Do you – or someone you know – move in and out of investment holdings in order to “boost your return”? If you do, it’s worth considering the downside. Studies consistently show that market timing (you go into investments when they seem good, exit when they don’t) undermines your ability to make investment progress.
Consider the fact that retail (individual) investors typically flee from markets when the bad news already is reflected in prices, and typically try to climb back in when prices already have moved higher. Instead of buying low, selling high, individual investors tend to do the opposite.
I have an excellent graph that illustrates this point – but I’m not able to overcome technical difficulties and print it here (very irritating!)…so I’ll ask you to use your imagination. As you know, the market fell out of bed in September 2008 (good-bye Lehman Brothers, hello imploding mortgage market). The graph I can’t post shows a steady outflow of individual money in mutual funds as the S&P 500 hit bottom (March 2009) and continued to rise into 2011. As the market is rising, individual investors continue to bail out of stocks.
So who’s driving the market higher? It’s often institutional money (pension funds, professional money managers) who have clients with staying power. This institutional money effectively works to block the natural tendency toward panic selling The proxy for this staying power is Dimensional Fund Advisors but it could be any institutional investor who didn’t try to “market time.” (full disclosure: I use Dimensional Fund Advisors mutual funds for my assets-under-management clients).
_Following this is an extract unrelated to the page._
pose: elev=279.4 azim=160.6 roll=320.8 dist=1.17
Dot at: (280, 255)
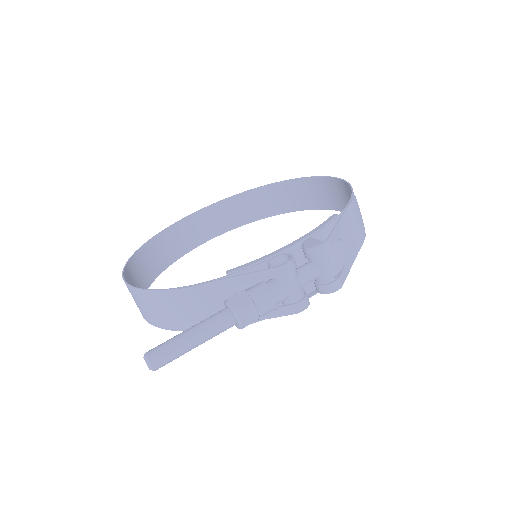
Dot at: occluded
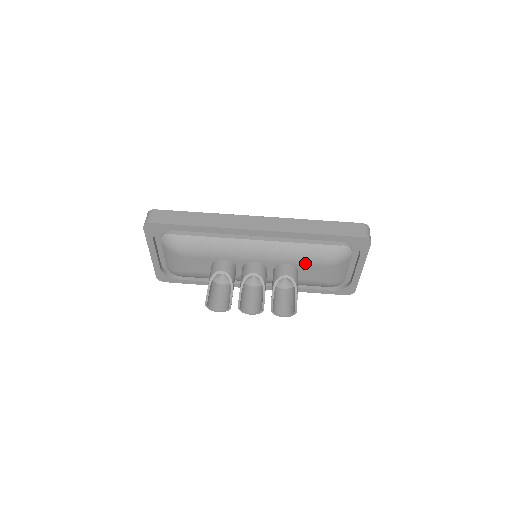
Here’s another example of the damage others inflicted on their investment returns when they tried to time markets. Remember the Fidelity Magellan Fund? This fund returned a stellar 29% per year (1977-1990) under Peter Lynch’s tenure but Lynch apparently once said he felt more than half of the Magellan Fund shareholders lost money, based upon fund inflow/outflows. By now you must know the reason why… Smart money doesn’t exit when the going gets tough – it rides problems out, continues to invest for the future and racks up a better return over time.